Users are completely irrelevant. It is logically impossible to ever prevent "leaks" that are just the storage of information. That isn't a leak, it is the intentional storage of information by the programmer. So it is a completely useless concept if that is what you want to use. It might be a useful concept in application user experience design or something but we are talking about programming languages.
On the other hand, "memory leaks" is a very useful concept if you use the actual definition because it is almost difficult to even conceive of a memory management strategy that isn't concerned with preventing memory leaks (proper). The "short lived program; free nothing" strategy is the only one I can think of, a degenerate case.
>More importantly as has been pointed out numerous times to you, memory safety is a technical term of art in the field (unlike memory leaks) that specifically is defined as the issues safe Rust prevents
No, it isn't! That is the definition that Rust people choose to use, which nobody used before 2015ish and is only widely used because Rust captured mindshare. It isn't some definition that predated Rust and which Rust magically fell right into.

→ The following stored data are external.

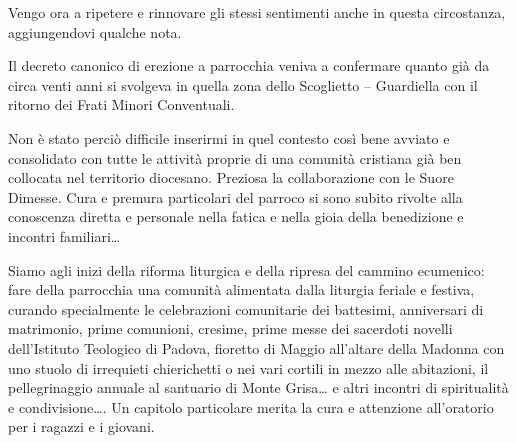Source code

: \bigbreak

Vengo ora a ripetere e rinnovare gli stessi sentimenti anche in questa circostanza, aggiungendovi qualche nota. 

Il decreto canonico di erezione a parrocchia veniva a confermare quanto già da circa venti anni si svolgeva in quella zona dello Scoglietto – Guardiella con il ritorno dei Frati Minori Conventuali. 

Non è stato perciò difficile inserirmi in quel contesto così bene avviato e consolidato con tutte le attività proprie di una comunità cristiana già ben collocata nel territorio diocesano. Preziosa la collaborazione con le Suore Dimesse. Cura e premura particolari del parroco si sono subito rivolte alla conoscenza diretta e personale nella fatica e nella gioia della benedizione e incontri familiari… 

Siamo agli inizi della riforma liturgica e della ripresa del cammino ecumenico: fare della parrocchia una comunità alimentata dalla liturgia feriale e festiva, curando specialmente le celebrazioni comunitarie dei battesimi, anniversari di matrimonio, prime comunioni, cresime, prime messe dei sacerdoti novelli dell’Istituto Teologico di Padova, fioretto di Maggio all’altare della Madonna con uno stuolo di irrequieti chierichetti o nei vari cortili in mezzo alle abitazioni, il pellegrinaggio annuale al santuario di Monte Grisa… e altri incontri di spiritualità e condivisione…. Un capitolo particolare merita la cura e attenzione all’oratorio per i ragazzi e i giovani. 

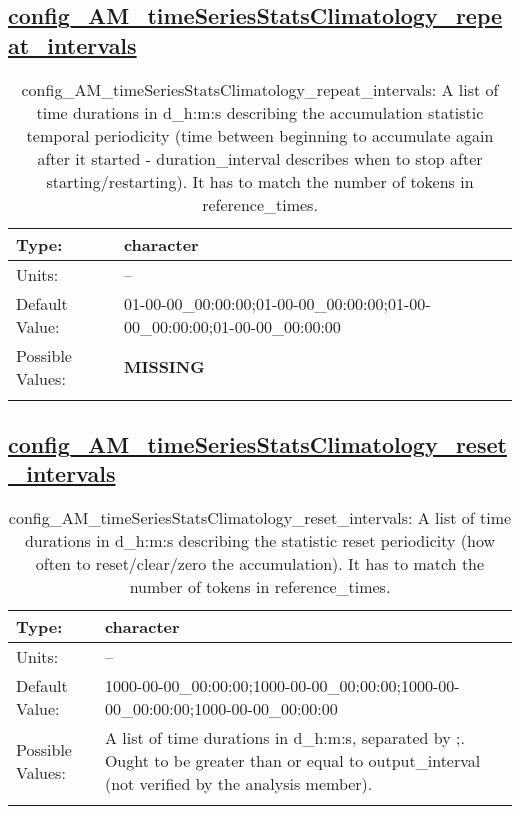 \subsection[config\_AM\_timeSeriesStatsClimatology\_repeat\_intervals]{\hyperref[sec:nm_tab_AM_timeSeriesStatsClimatology]{config\_AM\_timeSeriesStatsClimatology\_repeat\_intervals}}
\label{subsec:nm_sec_config_AM_timeSeriesStatsClimatology_repeat_intervals}
\begin{center}
\begin{longtable}{| p{2.0in} || p{4.0in} |}
    \hline
    Type: & character \\
    \hline
    Units: & -- \\
    \hline
    Default Value: & 01-00-00\_00:00:00;01-00-00\_00:00:00;01-00-00\_00:00:00;01-00-00\_00:00:00 \\
    \hline
    Possible Values: & {\bf \color{red} MISSING} \\
    \hline
    \caption{config\_AM\_timeSeriesStatsClimatology\_repeat\_intervals: A list of time durations in d\_h:m:s describing the accumulation statistic temporal periodicity (time between beginning to accumulate again after it started - duration\_interval describes when to stop after starting/restarting). It has to match the number of tokens in reference\_times.}
\end{longtable}
\end{center}
\subsection[config\_AM\_timeSeriesStatsClimatology\_reset\_intervals]{\hyperref[sec:nm_tab_AM_timeSeriesStatsClimatology]{config\_AM\_timeSeriesStatsClimatology\_reset\_intervals}}
\label{subsec:nm_sec_config_AM_timeSeriesStatsClimatology_reset_intervals}
\begin{center}
\begin{longtable}{| p{2.0in} || p{4.0in} |}
    \hline
    Type: & character \\
    \hline
    Units: & -- \\
    \hline
    Default Value: & 1000-00-00\_00:00:00;1000-00-00\_00:00:00;1000-00-00\_00:00:00;1000-00-00\_00:00:00 \\
    \hline
    Possible Values: & A list of time durations in d\_h:m:s, separated by ;. Ought to be greater than or equal to output\_interval (not verified by the analysis member). \\
    \hline
    \caption{config\_AM\_timeSeriesStatsClimatology\_reset\_intervals: A list of time durations in d\_h:m:s describing the statistic reset periodicity (how often to reset/clear/zero the accumulation). It has to match the number of tokens in reference\_times.}
\end{longtable}
\end{center}
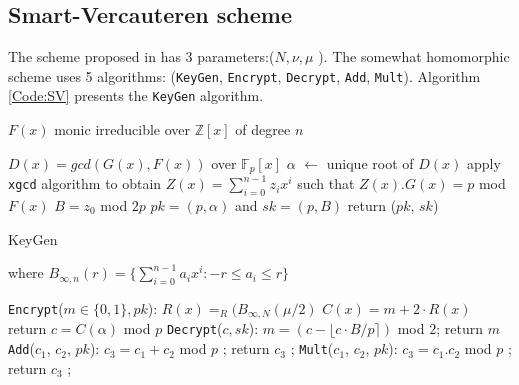 \documentclass{acm_proc_article-sp}
\begin{document}
\subsection{Smart-Vercauteren  scheme}

The scheme proposed in \cite{cryptoeprint:2009:571} has 3 parameters:($N, \nu, \mu$ ). The somewhat homomorphic scheme uses 5 algorithms: (\texttt{KeyGen}, \texttt{Encrypt}, \texttt{Decrypt}, \texttt{Add}, \texttt{Mult}). Algorithm \autoref{Code:SV} presents the \texttt{KeyGen} algorithm.

\linesnumbered
\begin{algorithm}[H]
 \SetVline
 $F(x)$ monic irreducible over $\mathbb{Z}[x]$ of degree $n$\;

$D(x)=gcd(G(x),F(x))$ over $\mathbb{F}_p[x]$\;
$\alpha$ $\leftarrow$ unique root of $D(x)$\;
apply \texttt{xgcd} algorithm to obtain $Z(x) = \sum_{i=0}^{n-1}{z_ix^i} $  such that $Z(x).G(x)=p$ mod $F(x)$\;
$B=z_0$ mod $2p$\;
$pk = (p, \alpha)$ and $sk = (p , B)$\;
return ($pk$, $sk$)\;
\caption{KeyGen\label{Code:SV}}
\end{algorithm}

where $ B_{\infty , n}(r) = \{\sum_{i=0}^{n-1}{a_i}x^i : -r \leq a_i \leq r \} $

\texttt{Encrypt}($m \in \{0,1\} , pk$): 
\newline \phantom{x}\hspace{3ex}  $R(x)=_{R}(B_{\infty , N}(\mu/2)$
 \; $C(x)=m+2\cdot R(x)$ 
\newline \phantom{x}\hspace{3ex} return  $c=C(\alpha)$ mod $p$
\newline \texttt{Decrypt}($c, sk$):
\newline \phantom{x}\hspace{3ex} $m = (c - \lfloor c \cdot B/p \rceil )$ mod $2$;
\phantom{x}\hspace{1ex} return $m$
\newline \texttt{Add}($c_1$, $c_2$, $pk$):
\newline \phantom{x}\hspace{3ex} $c_3=c_1+c_2$ mod $p$
;  \phantom{x}\hspace{1ex}  return $c_3$
;
\newline \texttt{Mult}($c_1$, $c_2$, $pk$):
 \newline \phantom{x}\hspace{3ex}  $c_3=c_1.c_2$ mod $p$
 ; \phantom{x}\hspace{1ex}  return $c_3$
;
\end{document}
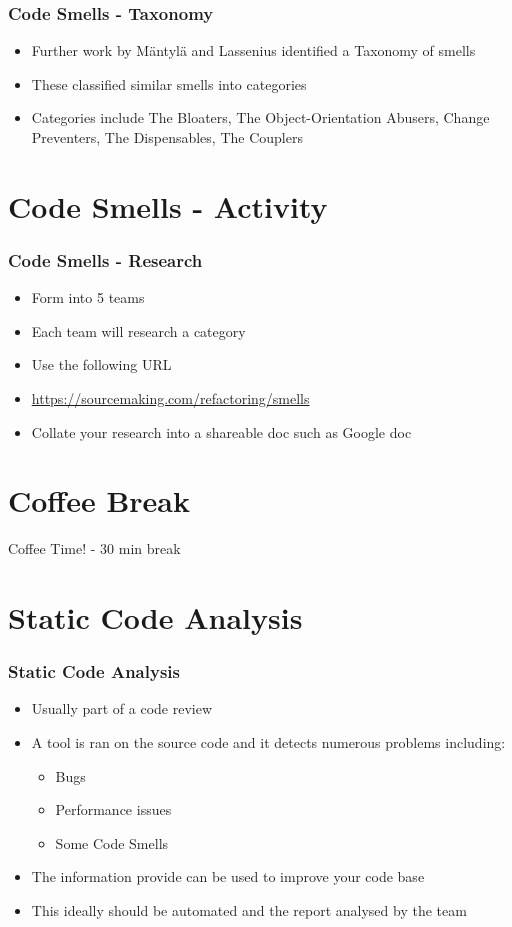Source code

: \begin{frame}
\frametitle{Code Smells - Taxonomy}
\begin{itemize}
	\item Further work by M{\"a}ntyl{\"a} and Lassenius identified a Taxonomy of smells
	\item These classified similar smells into categories
	\item Categories include The Bloaters, The Object-Orientation Abusers, Change Preventers, The Dispensables, The Couplers 
\end{itemize}
\end{frame}

\section{Code Smells - Activity}

\begin{frame}
	\frametitle{Code Smells - Research}
	\begin{itemize}
		\item Form into 5 teams
		\item Each team will research a category
		\item Use the following URL
		\item \url{https://sourcemaking.com/refactoring/smells}
		\item Collate your research into a shareable doc such as Google doc
	\end{itemize}
\end{frame}

\section{Coffee Break}
\begin{frame}
	\begin{center}
		Coffee Time! - 30 min break
	\end{center}
\end{frame}

\section{Static Code Analysis}

\begin{frame}
	\frametitle{Static Code Analysis}
	\begin{itemize}
		\item Usually part of a code review
		\item A tool is ran on the source code and it detects numerous problems including:
		\begin{itemize}
			\item Bugs
			\item Performance issues
			\item Some Code Smells
		\end{itemize}
		\item The information provide can be used to improve your code base
		\item This ideally should be automated and the report analysed by the team
	\end{itemize}
\end{frame}

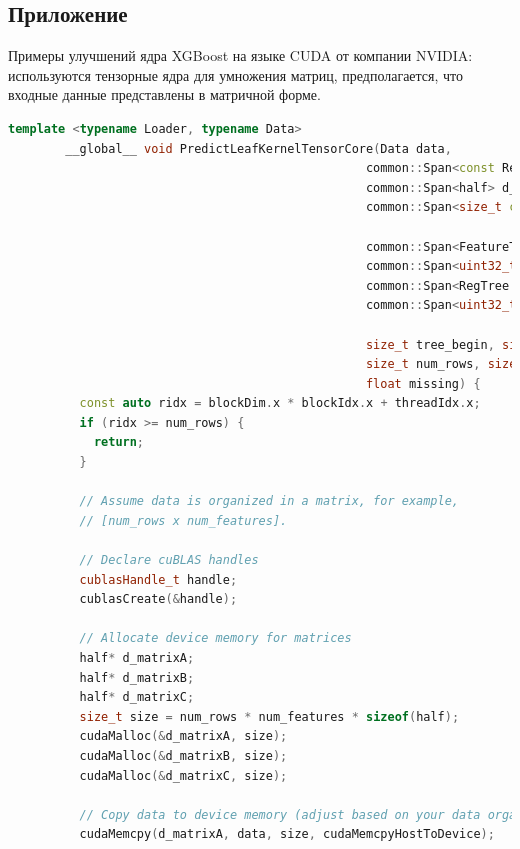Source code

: \documentclass[14pt, a4paper]{extreport}
\begin{document}
    \subsection{Приложение } \label{subsec:xgboost_cuda_tensor_upgrade}
    Примеры улучшений ядра XGBoost на языке CUDA от компании NVIDIA: используются тензорные ядра для умножения матриц, предполагается, что входные данные представлены в матричной форме.

    \begin{lstlisting}[language=C++, label={lst:xgboost_tensor_kernel_calculation}]
        template <typename Loader, typename Data>
        __global__ void PredictLeafKernelTensorCore(Data data,
                                                  common::Span<const RegTree::Node> d_nodes,
                                                  common::Span<half> d_out_predictions,
                                                  common::Span<size_t const> d_tree_segments,

                                                  common::Span<FeatureType const> d_tree_split_types,
                                                  common::Span<uint32_t const> d_cat_tree_segments,
                                                  common::Span<RegTree::CategoricalSplitMatrix::Segment const> d_cat_node_segments,
                                                  common::Span<uint32_t const> d_categories,

                                                  size_t tree_begin, size_t tree_end, size_t num_features,
                                                  size_t num_rows, size_t entry_start, bool use_shared,
                                                  float missing) {
          const auto ridx = blockDim.x * blockIdx.x + threadIdx.x;
          if (ridx >= num_rows) {
            return;
          }

          // Assume data is organized in a matrix, for example,
          // [num_rows x num_features].

          // Declare cuBLAS handles
          cublasHandle_t handle;
          cublasCreate(&handle);

          // Allocate device memory for matrices
          half* d_matrixA;
          half* d_matrixB;
          half* d_matrixC;
          size_t size = num_rows * num_features * sizeof(half);
          cudaMalloc(&d_matrixA, size);
          cudaMalloc(&d_matrixB, size);
          cudaMalloc(&d_matrixC, size);

          // Copy data to device memory (adjust based on your data organization)
          cudaMemcpy(d_matrixA, data, size, cudaMemcpyHostToDevice);


\end{lstlisting}
\end{document}
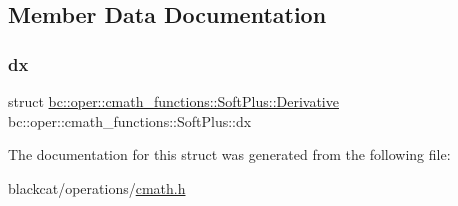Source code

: \subsection{Member Data Documentation}
\mbox{\label{structbc_1_1oper_1_1cmath__functions_1_1SoftPlus_a5e3493e68ebcc9b7bc79a50e4d65f40d}} 
\subsubsection{\texorpdfstring{dx}{dx}}
{\footnotesize\ttfamily struct \hyperlink{structbc_1_1oper_1_1cmath__functions_1_1SoftPlus_1_1Derivative}{bc\+::oper\+::cmath\+\_\+functions\+::\+Soft\+Plus\+::\+Derivative}   bc\+::oper\+::cmath\+\_\+functions\+::\+Soft\+Plus\+::dx}



The documentation for this struct was generated from the following file\+:\begin{DoxyCompactItemize}
\item 
blackcat/operations/\hyperlink{cmath_8h}{cmath.\+h}\end{DoxyCompactItemize}
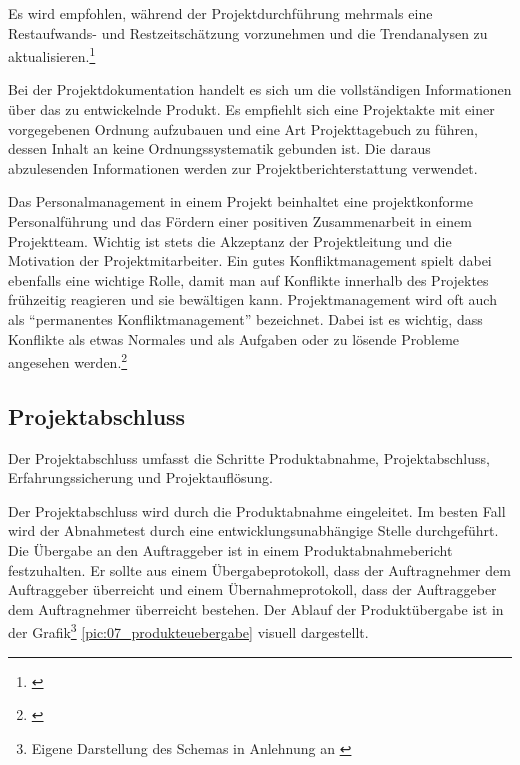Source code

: Es wird empfohlen, während der Projektdurchführung mehrmals eine Restaufwands-
und Restzeitschätzung vorzunehmen und die Trendanalysen zu aktualisieren.\footnote{\citealp*[Vgl.][S. 16]{burghardt2007einfuehrung}}

Bei der Projektdokumentation handelt es sich um die vollständigen Informationen
über das zu entwickelnde Produkt. Es empfiehlt sich eine Projektakte mit einer
vorgegebenen Ordnung aufzubauen und eine Art Projekttagebuch zu führen, dessen
Inhalt an keine Ordnungssystematik gebunden ist. Die daraus abzulesenden
Informationen werden zur Projektberichterstattung verwendet.

Das Personalmanagement in einem Projekt beinhaltet eine projektkonforme
Personalführung und das Fördern einer positiven Zusammenarbeit in einem
Projektteam. Wichtig ist stets die Akzeptanz der Projektleitung und die 
Motivation der Projektmitarbeiter. Ein gutes Konfliktmanagement spielt
dabei ebenfalls eine wichtige Rolle, damit man auf Konflikte innerhalb des
Projektes frühzeitig reagieren und sie bewältigen kann. Projektmanagement
wird oft auch als ``permanentes Konfliktmanagement'' bezeichnet. Dabei ist es
wichtig, dass Konflikte als etwas Normales und als Aufgaben oder zu lösende 
Probleme angesehen werden.\footnote{\citealp*[S. 119]{kessler2004projektmanagement}}

\subsection{Projektabschluss}
Der Projektabschluss umfasst die Schritte Produktabnahme, Projektabschluss,
Erfahrungssicherung und Projektauflösung.

Der Projektabschluss wird durch die Produktabnahme eingeleitet. Im besten Fall
wird der Abnahmetest durch eine entwicklungsunabhängige Stelle durchgeführt.
Die Übergabe an den Auftraggeber ist in einem Produktabnahmebericht festzuhalten.
Er sollte aus einem Übergabeprotokoll, dass der Auftragnehmer dem Auftraggeber
überreicht und einem Übernahmeprotokoll, dass der Auftraggeber dem Auftragnehmer
überreicht bestehen. Der Ablauf der Produktübergabe ist in der Grafik\footnote{Eigene Darstellung des Schemas in Anlehnung an \citealp*[S. 262]{burghardt2007einfuehrung}}
\ref{pic:07_produkteuebergabe} visuell dargestellt.

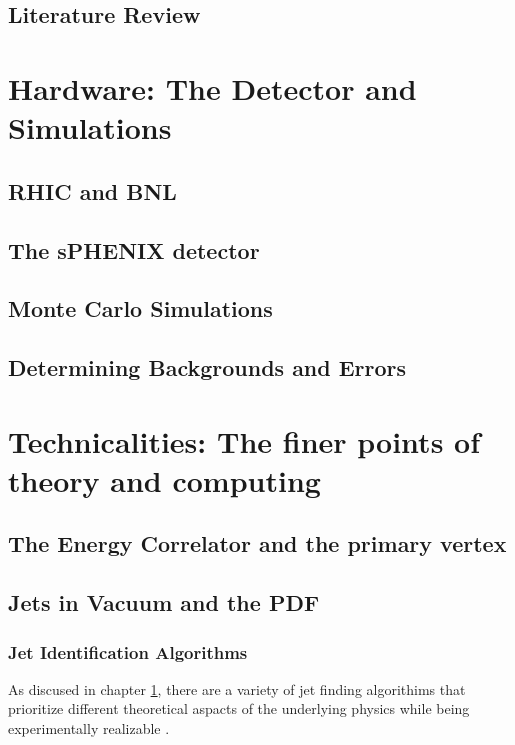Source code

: \documentclass[letterpaper, 12pt, oneside]{book}
\theoremstyle{definition}
\begin{document}
\frontmatter

\setcounter{page}{2}





\tableofcontents
\listoftables
\listoffigures

\mainmatter
\chapter{Literature Review}
\label{ch:LR}
 
\part{Hardware: The Detector and Simulations}

\chapter{RHIC and BNL}
\chapter{The sPHENIX detector}
\chapter{Monte Carlo Simulations}
\chapter{Determining Backgrounds and Errors}
\part{Technicalities: The finer points of theory and computing}
\chapter{The Energy Correlator and the primary vertex}
\chapter{Jets in Vacuum and the PDF}
\section{Jet Identification Algorithms}
As discused in chapter \ref{ch:LR}, there are a variety of jet finding algorithims that prioritize different theoretical aspacts of the underlying physics while being experimentally realizable \cite{Dokshitzer1997} \cite{Atkin2015}. 
\end{document}

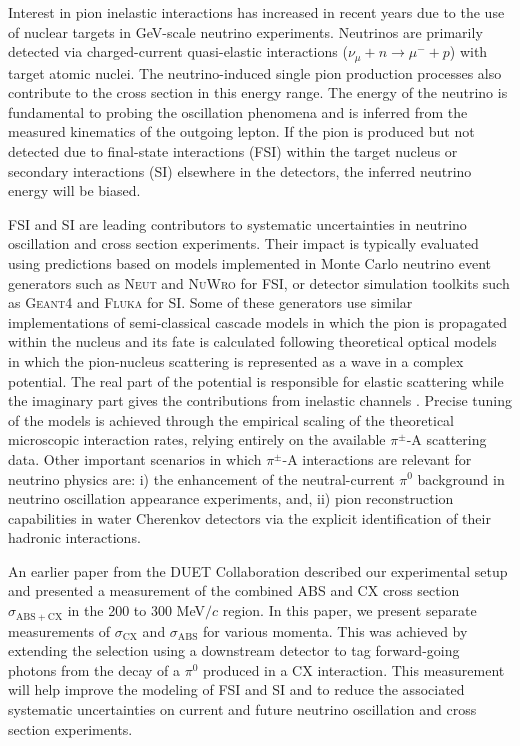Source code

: Interest in pion inelastic interactions has increased in recent years due to the use of nuclear targets in GeV-scale neutrino experiments. Neutrinos are primarily detected via charged-current quasi-elastic interactions ($\nu_{\mu}+n\rightarrow \mu^{-} + p$) with target atomic nuclei. The neutrino-induced single pion production processes also contribute to the cross section in this energy range. The energy of the neutrino is fundamental to probing the oscillation phenomena and is inferred from the measured kinematics of the outgoing lepton.  If the pion is produced but not detected due to final-state interactions (FSI) within the target nucleus or secondary interactions (SI) elsewhere in the detectors, the inferred neutrino energy will be biased. 

FSI and SI are leading contributors to systematic uncertainties in neutrino oscillation and cross section experiments. Their impact is typically evaluated using predictions based on models implemented in Monte Carlo neutrino event generators such as \textsc{Neut} \cite{NEUT} and \textsc{NuWro} \cite{NuWro} for FSI, or detector simulation toolkits such as \textsc{Geant4} \cite{bertini} and \textsc{Fluka} \cite{fluka1,fluka2} for SI. Some of these generators use similar implementations of semi-classical cascade models in which the pion is propagated within the nucleus and its fate is calculated following theoretical optical models in which the pion-nucleus scattering is represented as a wave in a complex potential. The real part of the potential is responsible for elastic scattering while the imaginary part gives the contributions from inelastic channels \cite{Oset,Salcedo}. Precise tuning of the models is achieved through the empirical scaling of the theoretical microscopic interaction rates, relying entirely on the available $\pi^{\pm}$-A scattering data. Other important scenarios in which $\pi^{\pm}$-A interactions are relevant for neutrino physics are: i) the enhancement of the neutral-current $\pi^{0}$ background in neutrino oscillation appearance experiments, and, ii) pion reconstruction capabilities in water Cherenkov detectors via the explicit identification of their hadronic interactions.

An earlier paper from the DUET Collaboration \cite{duet} described our experimental setup and presented a measurement of the combined ABS and CX cross section $\sigma_{\mathrm{ABS}+\mathrm{CX}}$ in the 200 to 300 MeV$/c$ region. In this paper, we present separate measurements of $\sigma_{\mathrm{CX}}$ and $\sigma_{\mathrm{ABS}}$ for various momenta. This was achieved by extending the selection using a downstream detector to tag forward-going photons from the decay of a $\pi^0$ produced in a CX interaction. This measurement will help improve the modeling of FSI and SI and to reduce the associated systematic uncertainties on current and future neutrino oscillation and cross section experiments.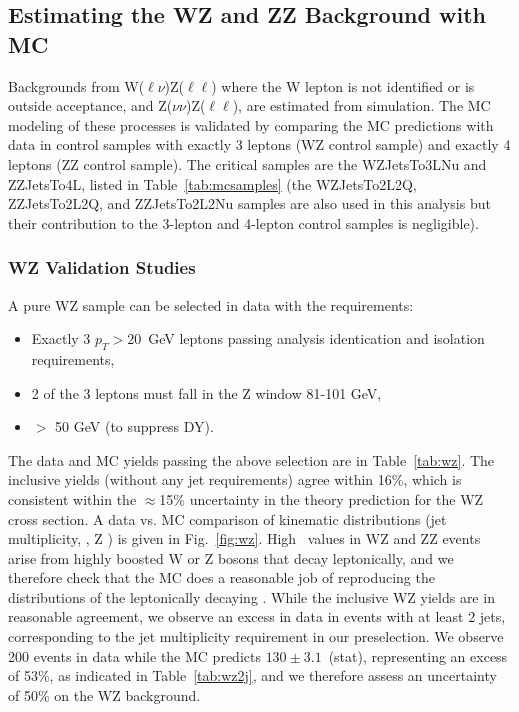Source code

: \clearpage

\subsection{Estimating the WZ and ZZ Background with MC}
\label{sec:bkg_vz}

Backgrounds from W($\ell\nu$)Z($\ell\ell$) where the W lepton is not identified or is outside acceptance, and Z($\nu\nu$)Z($\ell\ell$),
are estimated from simulation. The MC modeling of these processes is validated by comparing the MC predictions with data in control samples
with exactly 3 leptons (WZ control sample) and exactly 4 leptons (ZZ control sample). 
The critical samples are the WZJetsTo3LNu and ZZJetsTo4L, listed in Table~\ref{tab:mcsamples}
(the WZJetsTo2L2Q, ZZJetsTo2L2Q, and ZZJetsTo2L2Nu samples are also used in this analysis but their contribution to the 3-lepton and 4-lepton
control samples is negligible).

\subsubsection{WZ Validation Studies}
\label{sec:bkg_wz}

A pure WZ sample can be selected in data with the requirements:

\begin{itemize}
\item Exactly 3 $p_T>20$~GeV leptons passing analysis identication and isolation requirements,
\item 2 of the 3 leptons must fall in the Z window 81-101 GeV,
\item \MET $>$ 50 GeV (to suppress DY).
\end{itemize}

The data and MC yields passing the above selection are in Table~\ref{tab:wz}. 
The inclusive yields (without any jet requirements) agree within 16\%, which is consistent within
the $\approx$15\% uncertainty in the theory prediction for the WZ cross section. A data vs. MC comparison of kinematic
distributions (jet multiplicity, \MET, Z \pt) is given in Fig.~\ref{fig:wz}. High \MET\ 
values in WZ and ZZ events arise from highly boosted W or Z bosons that decay leptonically, 
and we therefore check that the MC does a reasonable job of reproducing the \pt distributions of the 
leptonically decaying \Z. While the inclusive WZ yields are in reasonable agreement, we observe
an excess in data in events with at least 2 jets, corresponding to the jet multiplicity requirement
in our preselection. We observe 200 events in data while the MC predicts $130\pm3.1$~(stat), representing an excess of 53\%,
as indicated in Table~\ref{tab:wz2j}, and we therefore assess an uncertainty of 50\% on the WZ background.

Go back and look at mailing list threads, forum posts, papers, anything before Rust tried to steal the term "safety". It referred (and properly still refers) to programs. When people complained about manual memory management, the big complaint was that big C++ GUI programs (in particular) leaked memory like sieves. Nobody was particularly concerned about data races except the people implementing concurrency primitives in standard libraries etc. C++ didn't even have a defined memory model or standard atomics. Everyone was relying on x86's strong memory model in code all over the place. The big concern was avoiding manual memory management, memory leaks, and data corruption.
"Safe" didn't mean "has no data races but might have race conditions, has no use after free but might have memory leaks, and might have overflow bugs and SQL injections and improper HTML sanitisation". That would be a truly stupid definition. It meant "correct". The fanatical Rust community came along and tried to redefine "safe" to mean "the things we prevent". Rust's definition makes sense for Rust but it is Rust-specific because it is downstream of what Rust is capable of enforcing. Nobody would a priori come up with the particular subset of correctness properties that Rust happens to enforce and call them "safety". It is transparently a posteriori.
I believe the optimizer will do optimizations in response to the NonZero which can trigger UB if it does contain a 0, which is a traditional safety issue for Rust which can have no UB in safe code. But even the value being corrupt (ie NonZero returning 0) can cause memory safety issues. But yes, Rust also uses unsafe to bypass enforcing invariants, which std::mem::forget isn’t.
You were responding to my comment, which had scope broader than just leaking memory. So, to suggest it is only about leaking memory is not really responsive.